We need not look far to see the shortcomings of school security. Baltimore's Excel Academy has metal detectors and brick walls, making it a sanctuary for its students. But they still live in a city where 299 shooting homicides were reported last year, and they still feel the trauma of gun violence throughout their lives. What good is it for these students to feel safe in their classrooms when they can die at any second outside it?

In the Great Mills shooting, the suspected gunman died after the school resource officer intervened. It's tempting to think that with more security, the shooting wouldn't have happened at all, but the facts behind the case suggest otherwise. The St.
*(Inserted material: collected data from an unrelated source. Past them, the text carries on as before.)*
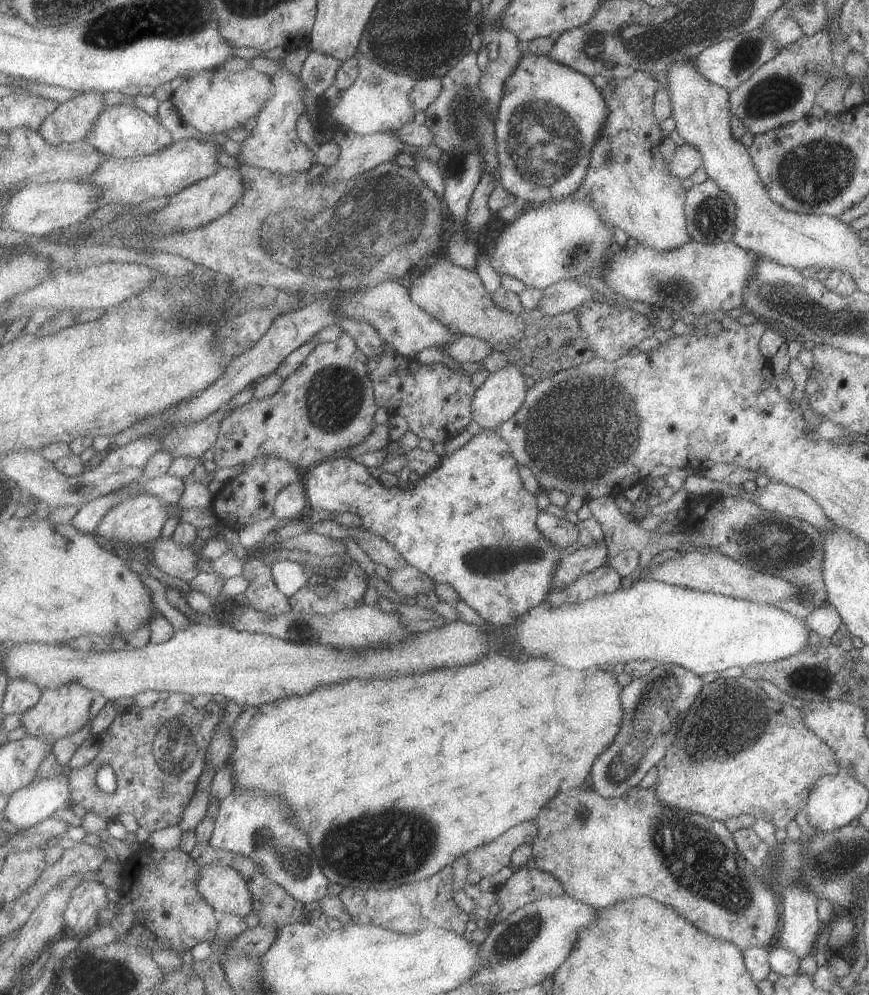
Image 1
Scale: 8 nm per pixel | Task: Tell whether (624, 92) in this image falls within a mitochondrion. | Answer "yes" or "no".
no

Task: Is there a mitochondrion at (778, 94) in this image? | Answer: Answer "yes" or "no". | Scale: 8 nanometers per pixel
yes

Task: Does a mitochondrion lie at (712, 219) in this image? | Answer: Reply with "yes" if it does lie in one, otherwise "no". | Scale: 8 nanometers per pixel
yes

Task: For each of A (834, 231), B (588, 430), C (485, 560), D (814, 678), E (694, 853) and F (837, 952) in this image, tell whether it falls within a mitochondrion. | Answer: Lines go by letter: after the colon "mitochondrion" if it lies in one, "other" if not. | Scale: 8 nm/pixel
A: other
B: mitochondrion
C: mitochondrion
D: mitochondrion
E: mitochondrion
F: other

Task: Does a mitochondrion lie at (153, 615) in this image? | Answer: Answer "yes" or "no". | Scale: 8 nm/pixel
no

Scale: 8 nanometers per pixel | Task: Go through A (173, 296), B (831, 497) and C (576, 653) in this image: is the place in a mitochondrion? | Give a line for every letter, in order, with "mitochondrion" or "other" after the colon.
A: mitochondrion
B: other
C: other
Mary's County Sheriff's Office said the suspect, 17-year-old Austin Rollins, had been in a relationship with one of the victims, 16-year-old Jaelynn Willey, and that it was most likely "not a random act of violence." If Rollins harbored a grudge against Willey, he could've easily attacked her at another place without resource officers.

To prevent shootings like this, we should keep guns out of the hands of people like Rollins — and there could be an easy way to do that. Rollins' father legally owned the gun used in the shooting, according to the sheriff's office; Maryland residents aren't allowed to leave loaded guns where children under 16 can take them, but since Rollins was 17, this didn't apply to him. Expanding this law to cover 16- and 17-year-olds might have made Rollins' father more careful with his gun storage, which could have averted the tragedy in the first place.

The state legislature is considering other bills restricting guns, including a "red flag law" that could force residents who are deemed dangerous to give up any firearms they own, and a bill that would make sure people convicted of domestic violence don't have guns. These measures — which have passed the House of Delegates and have Hogan's support — would go a long way toward combatting gun violence in all places, just as they should.

Shootings are a blot on our country, regardless of where they take place, and we should do everything we can to prevent them. Maryland already has many common-sense restrictions on guns, but it's clear more are needed. To stop a bad guy with a gun, we don't need a metal detector, or an armed teacher, or even a school resource officer. We just need to take the gun away from him.